Most drinkers actually want beers they have heard of before

I WAS READING recently how the regular customers of a free house on Tyneside had petitioned the licensee to be a bit less adventurous in his choice of beers. They were fed up of going in and being confronted with a range of obscure beers that they had never tasted before, and if they came across something they liked wanted the chance to be able to enjoy it again a few times.

While there undoubtedly is a market for pubs offering an ever-changing range of new and unfamiliar beers, it is a mistake to assume that is a formula that is ever going to have more than niche appeal. Even though they might like to try something new from time to time, the vast majority of drinkers are looking for familiar beers that they know they can rely on and can drink on a regular basis from month to month. They don't want a visit to the pub to be like a game of lucky dip.

But that doesn't mean that pubgoers have to be subjected to a diet of Pedigree, London Pride and Old Speckled Hen. Rather than relying on the unpredictable trade from festivals and beer exhibition pubs, micro-breweries should be aiming to get their beers as regular, permanent fixtures on the bars of local pubs – as indeed some are succeeding in doing.
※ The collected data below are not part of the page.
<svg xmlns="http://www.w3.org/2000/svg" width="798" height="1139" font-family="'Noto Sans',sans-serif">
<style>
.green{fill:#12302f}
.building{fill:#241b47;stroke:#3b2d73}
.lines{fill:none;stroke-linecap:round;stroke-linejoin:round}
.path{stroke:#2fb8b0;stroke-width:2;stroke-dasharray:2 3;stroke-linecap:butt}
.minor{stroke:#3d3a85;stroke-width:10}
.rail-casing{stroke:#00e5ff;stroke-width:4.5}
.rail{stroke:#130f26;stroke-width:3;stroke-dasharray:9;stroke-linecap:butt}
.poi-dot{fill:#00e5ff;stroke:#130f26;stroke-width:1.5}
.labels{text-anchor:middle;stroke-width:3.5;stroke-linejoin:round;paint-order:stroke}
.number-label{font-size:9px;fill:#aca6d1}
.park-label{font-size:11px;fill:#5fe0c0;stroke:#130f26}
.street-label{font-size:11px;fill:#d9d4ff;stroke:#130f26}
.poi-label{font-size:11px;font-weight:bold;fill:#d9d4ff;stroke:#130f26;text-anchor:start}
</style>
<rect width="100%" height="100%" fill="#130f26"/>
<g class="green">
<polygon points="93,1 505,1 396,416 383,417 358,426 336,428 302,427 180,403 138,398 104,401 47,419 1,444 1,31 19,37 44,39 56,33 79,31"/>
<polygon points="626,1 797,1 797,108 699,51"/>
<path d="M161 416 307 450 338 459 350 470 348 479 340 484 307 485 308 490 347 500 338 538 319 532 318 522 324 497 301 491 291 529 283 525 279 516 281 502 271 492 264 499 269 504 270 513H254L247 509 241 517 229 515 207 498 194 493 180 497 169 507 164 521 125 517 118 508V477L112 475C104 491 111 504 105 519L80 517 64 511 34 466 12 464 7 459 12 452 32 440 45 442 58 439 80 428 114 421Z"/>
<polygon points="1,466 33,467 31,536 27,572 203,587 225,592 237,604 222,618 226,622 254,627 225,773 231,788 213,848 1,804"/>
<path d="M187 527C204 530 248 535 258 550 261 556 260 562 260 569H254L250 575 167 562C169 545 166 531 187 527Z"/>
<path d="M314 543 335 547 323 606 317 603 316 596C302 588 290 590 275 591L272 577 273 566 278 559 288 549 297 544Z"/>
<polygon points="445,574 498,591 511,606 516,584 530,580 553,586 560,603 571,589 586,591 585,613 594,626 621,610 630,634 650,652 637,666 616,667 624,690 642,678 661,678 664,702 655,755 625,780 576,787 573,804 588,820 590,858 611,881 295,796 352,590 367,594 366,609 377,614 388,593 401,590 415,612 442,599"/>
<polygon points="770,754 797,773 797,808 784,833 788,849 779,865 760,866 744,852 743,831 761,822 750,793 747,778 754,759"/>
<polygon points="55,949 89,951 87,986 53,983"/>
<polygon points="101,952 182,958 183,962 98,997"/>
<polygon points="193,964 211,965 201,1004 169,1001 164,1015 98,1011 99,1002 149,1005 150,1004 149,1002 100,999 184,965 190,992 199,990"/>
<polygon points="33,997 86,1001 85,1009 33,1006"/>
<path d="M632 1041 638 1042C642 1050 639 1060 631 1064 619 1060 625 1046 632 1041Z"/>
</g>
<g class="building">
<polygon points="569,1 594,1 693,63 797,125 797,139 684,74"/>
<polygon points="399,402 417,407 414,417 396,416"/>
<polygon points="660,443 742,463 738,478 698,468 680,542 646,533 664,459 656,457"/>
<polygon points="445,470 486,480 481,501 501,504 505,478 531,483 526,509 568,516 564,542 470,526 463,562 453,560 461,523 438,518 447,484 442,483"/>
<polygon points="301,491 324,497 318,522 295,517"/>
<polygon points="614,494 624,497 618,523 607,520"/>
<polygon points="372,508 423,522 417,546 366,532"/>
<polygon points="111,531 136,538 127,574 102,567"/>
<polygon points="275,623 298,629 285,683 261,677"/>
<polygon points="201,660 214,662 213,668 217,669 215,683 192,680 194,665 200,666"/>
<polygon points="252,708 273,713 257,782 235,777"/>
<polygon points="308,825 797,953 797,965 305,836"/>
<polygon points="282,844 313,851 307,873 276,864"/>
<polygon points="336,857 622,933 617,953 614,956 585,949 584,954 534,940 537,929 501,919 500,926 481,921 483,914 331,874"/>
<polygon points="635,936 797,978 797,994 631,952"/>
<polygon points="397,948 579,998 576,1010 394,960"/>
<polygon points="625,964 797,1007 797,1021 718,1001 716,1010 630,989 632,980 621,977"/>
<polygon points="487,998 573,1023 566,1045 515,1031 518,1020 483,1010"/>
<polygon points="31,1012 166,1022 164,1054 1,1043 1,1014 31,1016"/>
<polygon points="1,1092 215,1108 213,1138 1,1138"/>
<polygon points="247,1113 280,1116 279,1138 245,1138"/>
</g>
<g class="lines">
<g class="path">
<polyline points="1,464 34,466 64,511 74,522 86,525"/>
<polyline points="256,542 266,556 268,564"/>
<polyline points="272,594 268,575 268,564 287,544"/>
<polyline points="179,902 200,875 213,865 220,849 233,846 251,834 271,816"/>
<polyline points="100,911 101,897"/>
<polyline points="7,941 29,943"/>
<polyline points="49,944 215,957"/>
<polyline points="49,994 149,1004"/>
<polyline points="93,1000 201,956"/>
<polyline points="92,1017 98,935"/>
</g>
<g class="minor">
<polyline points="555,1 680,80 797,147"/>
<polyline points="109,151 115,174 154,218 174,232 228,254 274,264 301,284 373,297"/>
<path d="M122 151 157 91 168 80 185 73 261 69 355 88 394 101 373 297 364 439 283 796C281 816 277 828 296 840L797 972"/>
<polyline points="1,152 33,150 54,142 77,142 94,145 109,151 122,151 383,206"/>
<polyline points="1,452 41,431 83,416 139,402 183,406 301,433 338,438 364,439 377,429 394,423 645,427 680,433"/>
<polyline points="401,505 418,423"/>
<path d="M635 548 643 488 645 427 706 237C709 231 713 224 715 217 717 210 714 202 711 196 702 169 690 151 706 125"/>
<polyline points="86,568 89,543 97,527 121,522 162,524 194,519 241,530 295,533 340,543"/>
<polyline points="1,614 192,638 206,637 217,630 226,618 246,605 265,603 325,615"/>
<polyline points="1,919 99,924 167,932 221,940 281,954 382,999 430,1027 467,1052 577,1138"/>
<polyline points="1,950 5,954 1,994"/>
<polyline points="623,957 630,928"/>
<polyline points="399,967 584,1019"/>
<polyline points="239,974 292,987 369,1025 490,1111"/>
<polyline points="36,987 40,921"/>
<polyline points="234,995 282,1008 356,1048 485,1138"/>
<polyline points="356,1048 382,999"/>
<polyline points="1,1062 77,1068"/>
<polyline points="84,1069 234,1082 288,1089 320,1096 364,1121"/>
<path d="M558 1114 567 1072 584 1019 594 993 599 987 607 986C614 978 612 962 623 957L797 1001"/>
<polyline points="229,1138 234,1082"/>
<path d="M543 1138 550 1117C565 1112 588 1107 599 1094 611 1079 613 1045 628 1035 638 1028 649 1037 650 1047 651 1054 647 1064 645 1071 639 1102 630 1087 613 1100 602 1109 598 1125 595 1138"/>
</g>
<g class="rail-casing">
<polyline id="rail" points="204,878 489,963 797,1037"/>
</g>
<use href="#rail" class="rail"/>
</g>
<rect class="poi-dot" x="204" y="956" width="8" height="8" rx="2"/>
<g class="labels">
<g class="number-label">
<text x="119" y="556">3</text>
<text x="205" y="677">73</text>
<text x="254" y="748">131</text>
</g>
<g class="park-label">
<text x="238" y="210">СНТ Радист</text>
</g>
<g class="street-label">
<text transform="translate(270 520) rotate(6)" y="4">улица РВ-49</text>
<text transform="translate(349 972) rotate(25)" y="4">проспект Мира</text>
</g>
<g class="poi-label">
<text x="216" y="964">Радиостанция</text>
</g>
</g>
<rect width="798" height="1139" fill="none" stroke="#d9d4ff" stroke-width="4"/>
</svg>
The proliferation of pub companies of all shapes and sizes means there are more opportunities than ever before for independent producers to get their foot in the door. And the far-sighted free house licensee will realise that if he wants his pub to be part of the local community rather than just a mecca for beer spotters he will offer a couple of permanent beers that regulars can drink.

* Boozed Up Babies? *

Unnecessary caution over drinking in pregnancy is part of the wider war against alcohol

UNTIL very recently it was generally advised that expectant mothers could safely enjoy a couple of drinks twice a week without posing any risk to the health of their unborn children. However, the government have now changed this to recommend total abstinence from alcohol. While there is a recognised condition known as “foetal alcohol syndrome”, this only occurs in the babies of alcoholic mothers and has no connection whatsoever with the kind of light drinking being discussed here.

The government have admitted that no new evidence has come to light, and basically what they are doing is adopting the precautionary principle of avoiding even the faintest potential risk. Far from making any difference to the health of infants, all this advice is likely to do is to make expectant mothers unnecessarily feel guilty about enjoying even a very occasional glass of beer or wine. It is also yet another example of the creeping prohibitionism in our society.

In the 16th and 17th centuries, when Britain was enjoying rapid population growth, it was common for expectant mothers to drink up to a gallon of beer a day as ordinary water wasn't safe. And during the post-war baby boom they were advised to drink bottled Guinness as a tonic. Even women trying for a baby are now being advised to abstain from alcohol entirely. Yet apparently about half of all babies are conceived with the assistance of alcohol, so if would-be mothers took that advice to heart the birthrate would fall off a cliff.